Ecosystem
Contents
Ecosystem¶
There are a number of open source projects that extend the Dask interface and provide different mechanisms for deploying Dask clusters. This is likely an incomplete list so if you spot something missing - please suggest a fix!
Building on Dask¶
Many packages include built-in support for Dask collections or wrap Dask collections internally to enable parallelization.
Array¶
xarray: Wraps Dask Array, offering the same scalability, but with axis labels which add convenience when dealing with complex datasets.
cupy: Part of the Rapids project, GPU-enabled arrays can be used as the blocks of Dask Arrays. See the section GPUs for more information.
sparse: Implements sparse arrays of arbitrary dimension on top of
numpy
andscipy.sparse
.pint: Allows arithmetic operations between them and conversions from and to different units.
DataFrame¶
cudf: Part of the Rapids project, implements GPU-enabled dataframes which can be used as partitions in Dask Dataframes.
dask-geopandas: Early-stage subproject of geopandas, enabling parallelization of geopandas dataframes.
SQL¶
blazingSQL: Part of the Rapids project, implements SQL queries using
cuDF
and Dask, for execution on CUDA/GPU-enabled hardware, including referencing externally-stored data.dask-sql: Adds a SQL query layer on top of Dask. The API matches blazingSQL but it uses CPU instead of GPU. It still under development and not ready for a production use-case.
fugue-sql: Adds an abstract layer that makes code portable between across differing computing frameworks such as Pandas, Spark and Dask.
Machine Learning¶
dask-ml: Implements distributed versions of common machine learning algorithms.

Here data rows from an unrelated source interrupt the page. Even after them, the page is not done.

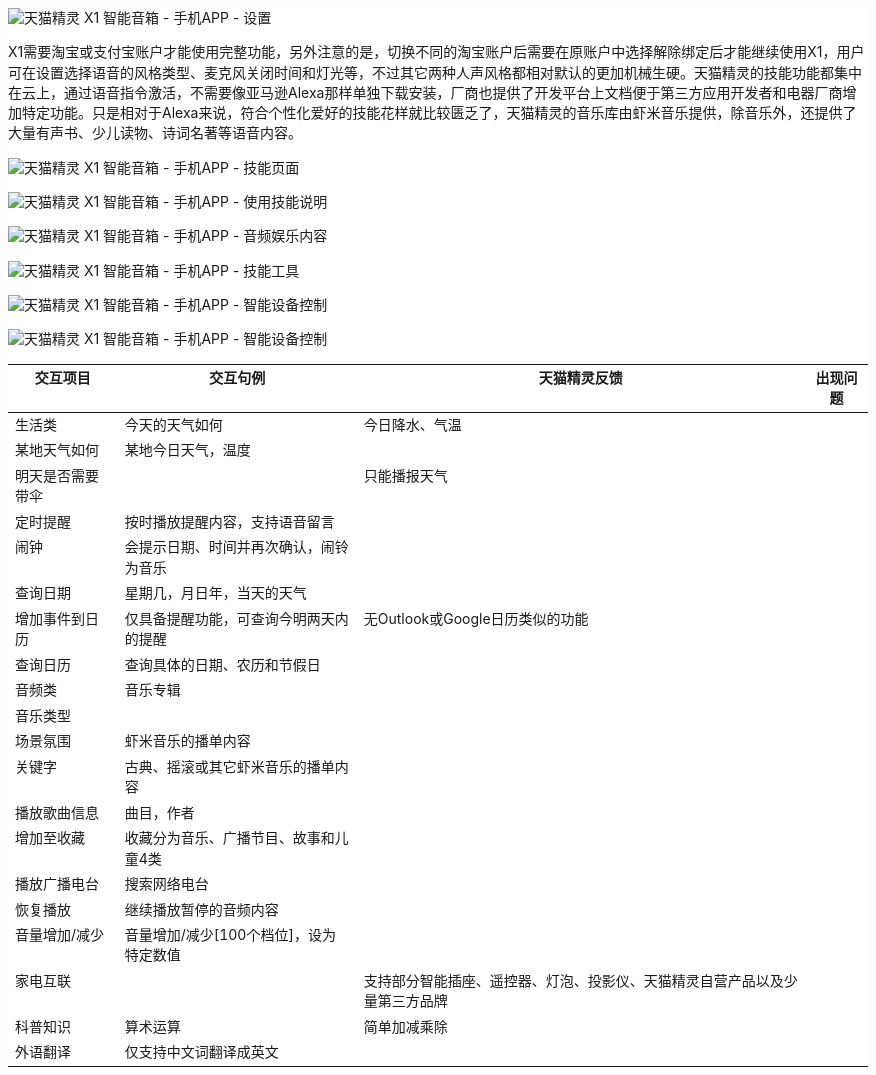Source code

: ![天猫精灵 X1 智能音箱 - 手机APP - 设置](https://images.soomal.cc/doc/20180422/00074395_01.webp)



X1需要淘宝或支付宝账户才能使用完整功能，另外注意的是，切换不同的淘宝账户后需要在原账户中选择解除绑定后才能继续使用X1，用户可在设置选择语音的风格类型、麦克风关闭时间和灯光等，不过其它两种人声风格都相对默认的更加机械生硬。天猫精灵的技能功能都集中在云上，通过语音指令激活，不需要像亚马逊Alexa那样单独下载安装，厂商也提供了开发平台上文档便于第三方应用开发者和电器厂商增加特定功能。只是相对于Alexa来说，符合个性化爱好的技能花样就比较匮乏了，天猫精灵的音乐库由虾米音乐提供，除音乐外，还提供了大量有声书、少儿读物、诗词名著等语音内容。



![天猫精灵 X1 智能音箱 - 手机APP - 技能页面](https://images.soomal.cc/doc/20180422/00074397_01.webp)



![天猫精灵 X1 智能音箱 - 手机APP - 使用技能说明](https://images.soomal.cc/doc/20180422/00074398_01.webp)



![天猫精灵 X1 智能音箱 - 手机APP - 音频娱乐内容](https://images.soomal.cc/doc/20180422/00074399_01.webp)



![天猫精灵 X1 智能音箱 - 手机APP - 技能工具](https://images.soomal.cc/doc/20180422/00074400_01.webp)



![天猫精灵 X1 智能音箱 - 手机APP - 智能设备控制](https://images.soomal.cc/doc/20180422/00074401_01.webp)



![天猫精灵 X1 智能音箱 - 手机APP - 智能设备控制](https://images.soomal.cc/doc/20180422/00074402_01.webp)



| 交互项目 | 交互句例 | 天猫精灵反馈 | 出现问题 |
| --- | --- | --- | --- |
| 生活类 | 今天的天气如何 | 今日降水、气温 |  |
| 某地天气如何 | 某地今日天气，温度 |  |
| 明天是否需要带伞 |  | 只能播报天气 |
| 定时提醒 | 按时播放提醒内容，支持语音留言 |  |
| 闹钟 | 会提示日期、时间并再次确认，闹铃为音乐 |  |
| 查询日期 | 星期几，月日年，当天的天气 |  |
| 增加事件到日历 | 仅具备提醒功能，可查询今明两天内的提醒 | 无Outlook或Google日历类似的功能 |
| 查询日历 | 查询具体的日期、农历和节假日 |  |
| 音频类 | 音乐专辑 |  |  |
| 音乐类型 |  |  |
| 场景氛围 | 虾米音乐的播单内容 |  |
| 关键字 | 古典、摇滚或其它虾米音乐的播单内容 |  |
| 播放歌曲信息 | 曲目，作者 |  |
| 增加至收藏 | 收藏分为音乐、广播节目、故事和儿童4类 |  |
| 播放广播电台 | 搜索网络电台 |  |
| 恢复播放 | 继续播放暂停的音频内容 |  |
| 音量增加/减少 | 音量增加/减少[100个档位]，设为特定数值 |  |
| 家电互联 |  | 支持部分智能插座、遥控器、灯泡、投影仪、天猫精灵自营产品以及少量第三方品牌 |  |
| 科普知识 | 算术运算 | 简单加减乘除 |  |
| 外语翻译 | 仅支持中文词翻译成英文 |  |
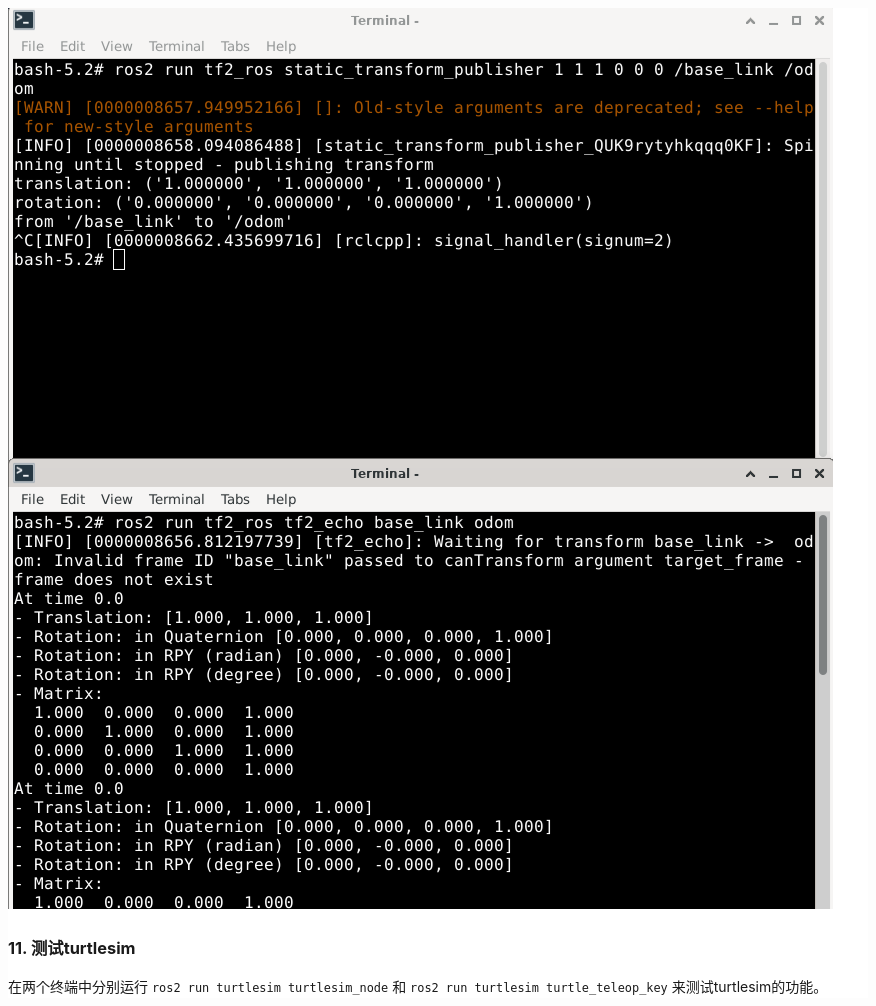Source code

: ![10_test_3.png](./imgs/ROS-RASPI-ARM-TEST/10_test_3.png)


### 11. 测试turtlesim
在两个终端中分别运行 `ros2 run turtlesim turtlesim_node` 和 `ros2 run turtlesim turtle_teleop_key` 来测试turtlesim的功能。
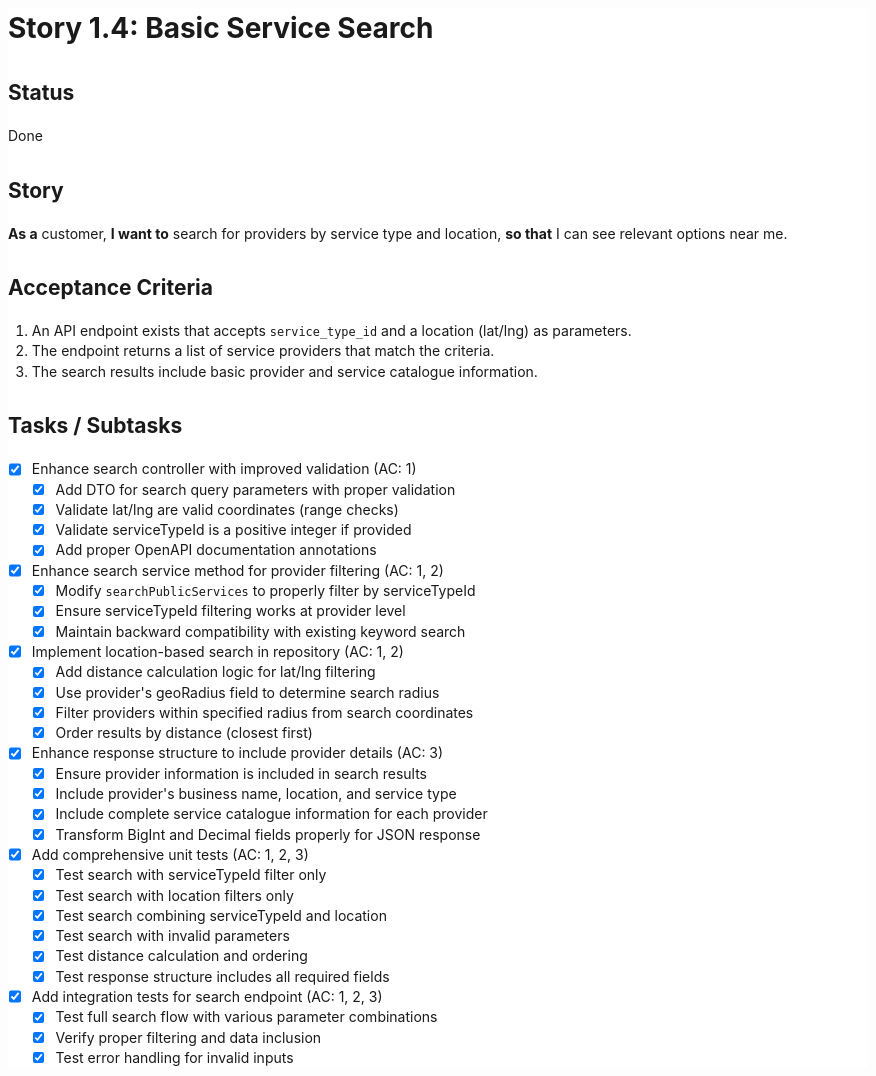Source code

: # Story 1.4: Basic Service Search

## Status
Done

## Story
**As a** customer,
**I want to** search for providers by service type and location,
**so that** I can see relevant options near me.

## Acceptance Criteria
1. An API endpoint exists that accepts `service_type_id` and a location (lat/lng) as parameters.
2. The endpoint returns a list of service providers that match the criteria.
3. The search results include basic provider and service catalogue information.

## Tasks / Subtasks
- [x] Enhance search controller with improved validation (AC: 1)
  - [x] Add DTO for search query parameters with proper validation
  - [x] Validate lat/lng are valid coordinates (range checks)
  - [x] Validate serviceTypeId is a positive integer if provided
  - [x] Add proper OpenAPI documentation annotations

- [x] Enhance search service method for provider filtering (AC: 1, 2)
  - [x] Modify `searchPublicServices` to properly filter by serviceTypeId
  - [x] Ensure serviceTypeId filtering works at provider level
  - [x] Maintain backward compatibility with existing keyword search

- [x] Implement location-based search in repository (AC: 1, 2)
  - [x] Add distance calculation logic for lat/lng filtering
  - [x] Use provider's geoRadius field to determine search radius
  - [x] Filter providers within specified radius from search coordinates
  - [x] Order results by distance (closest first)

- [x] Enhance response structure to include provider details (AC: 3)
  - [x] Ensure provider information is included in search results
  - [x] Include provider's business name, location, and service type
  - [x] Include complete service catalogue information for each provider
  - [x] Transform BigInt and Decimal fields properly for JSON response

- [x] Add comprehensive unit tests (AC: 1, 2, 3)
  - [x] Test search with serviceTypeId filter only
  - [x] Test search with location filters only
  - [x] Test search combining serviceTypeId and location
  - [x] Test search with invalid parameters
  - [x] Test distance calculation and ordering
  - [x] Test response structure includes all required fields

- [x] Add integration tests for search endpoint (AC: 1, 2, 3)
  - [x] Test full search flow with various parameter combinations
  - [x] Verify proper filtering and data inclusion
  - [x] Test error handling for invalid inputs
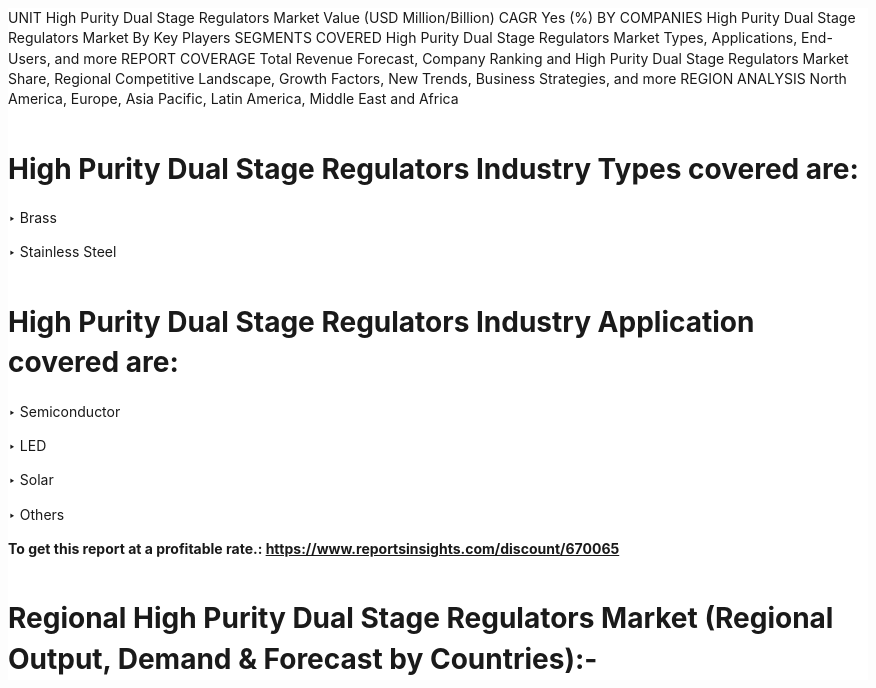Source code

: <td>UNIT</td>
<td>High Purity Dual Stage Regulators Market Value (USD Million/Billion)</td>
<tr>
<td>CAGR</td>
<td>Yes (%)</td>
</tr>
</tr>
<tr>
<td>BY COMPANIES</td>
<td>High Purity Dual Stage Regulators Market By Key Players</td>
</tr>
<tr>
<td>SEGMENTS COVERED</td>
<td>High Purity Dual Stage Regulators Market Types, Applications, End-Users, and more</td>
</tr>
<tr>
<td>REPORT COVERAGE</td>
<td>Total Revenue Forecast, Company Ranking and High Purity Dual Stage Regulators Market Share, Regional Competitive Landscape, Growth Factors, New Trends, Business Strategies, and more</td>
</tr>
<tr>
<td>REGION ANALYSIS</td>
<td>North America, Europe, Asia Pacific, Latin America, Middle East and Africa</td>
</tr>
</table>

# <strong>High Purity Dual Stage Regulators Industry Types covered are:</strong>

‣ Brass

‣ Stainless Steel

# <strong>High Purity Dual Stage Regulators Industry Application covered are:</strong>

‣ Semiconductor

‣ LED

‣ Solar

‣ Others

<strong>To get this report at a profitable rate.: <a href=https://www.reportsinsights.com/discount/670065>https://www.reportsinsights.com/discount/670065</a></strong></font>

# <strong>Regional High Purity Dual Stage Regulators Market (Regional Output, Demand &amp; Forecast by Countries):-</strong>
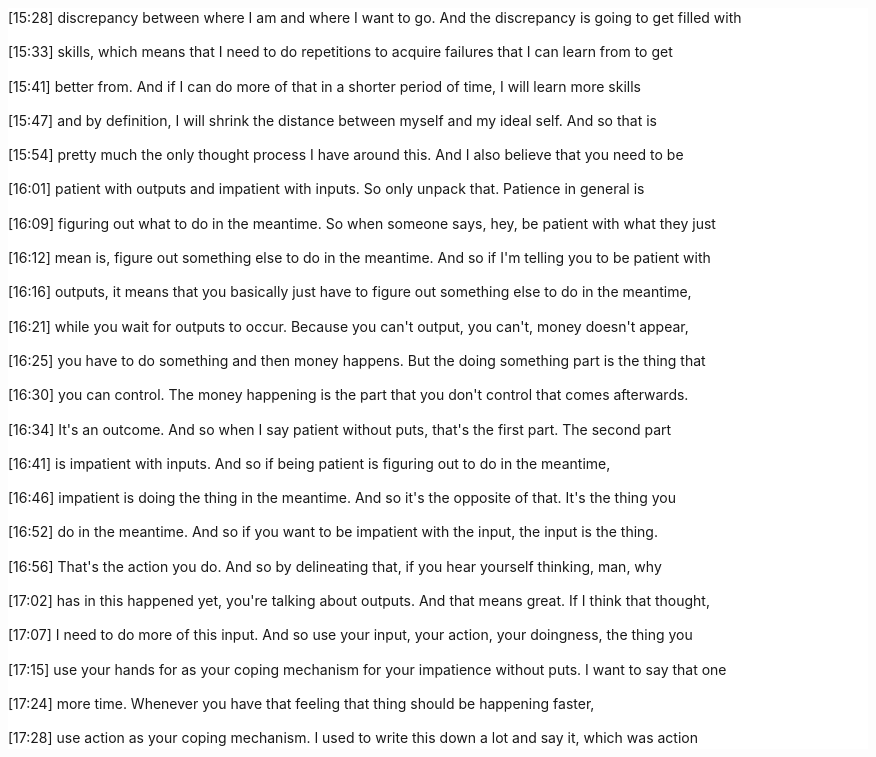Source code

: [15:28] discrepancy between where I am and where I want to go. And the discrepancy is going to get filled with

[15:33] skills, which means that I need to do repetitions to acquire failures that I can learn from to get

[15:41] better from. And if I can do more of that in a shorter period of time, I will learn more skills

[15:47] and by definition, I will shrink the distance between myself and my ideal self. And so that is

[15:54] pretty much the only thought process I have around this. And I also believe that you need to be

[16:01] patient with outputs and impatient with inputs. So only unpack that. Patience in general is

[16:09] figuring out what to do in the meantime. So when someone says, hey, be patient with what they just

[16:12] mean is, figure out something else to do in the meantime. And so if I'm telling you to be patient with

[16:16] outputs, it means that you basically just have to figure out something else to do in the meantime,

[16:21] while you wait for outputs to occur. Because you can't output, you can't, money doesn't appear,

[16:25] you have to do something and then money happens. But the doing something part is the thing that

[16:30] you can control. The money happening is the part that you don't control that comes afterwards.

[16:34] It's an outcome. And so when I say patient without puts, that's the first part. The second part

[16:41] is impatient with inputs. And so if being patient is figuring out to do in the meantime,

[16:46] impatient is doing the thing in the meantime. And so it's the opposite of that. It's the thing you

[16:52] do in the meantime. And so if you want to be impatient with the input, the input is the thing.

[16:56] That's the action you do. And so by delineating that, if you hear yourself thinking, man, why

[17:02] has in this happened yet, you're talking about outputs. And that means great. If I think that thought,

[17:07] I need to do more of this input. And so use your input, your action, your doingness, the thing you

[17:15] use your hands for as your coping mechanism for your impatience without puts. I want to say that one

[17:24] more time. Whenever you have that feeling that thing should be happening faster,

[17:28] use action as your coping mechanism. I used to write this down a lot and say it, which was action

scikit-learn: Provide ‘dask’ to the joblib backend to parallelize scikit-learn algorithms with dask as the processor.
xgboost: Powerful and popular library for gradient boosted trees; includes native support for distributed training using dask.
lightgbm: Similar to XGBoost; lightgmb also natively supplies native distributed training for decision trees.
Deploying Dask¶
There are many different implementations of the Dask distributed cluster.
dask-jobqueue: Deploy Dask on job queuing systems like PBS, Slurm, MOAB, SGE, LSF, and HTCondor.
dask-kubernetes: Deploy Dask workers on Kubernetes from within a Python script or interactive session.
dask-helm: Deploy Dask and (optionally) Jupyter or JupyterHub on Kubernetes easily using Helm.
dask-yarn / Hadoop: Deploy Dask on YARN clusters, such as are found in traditional Hadoop installations.
dask-cloudprovider: Deploy Dask on various cloud platforms such as AWS, Azure, and GCP leveraging cloud native APIs.
dask-gateway: Secure, multi-tenant server for managing Dask clusters. Launch and use Dask clusters in a shared, centrally managed cluster environment, without requiring users to have direct access to the underlying cluster backend.
dask-cuda: Construct a Dask cluster which resembles
LocalCluster
and is specifically optimized for GPUs.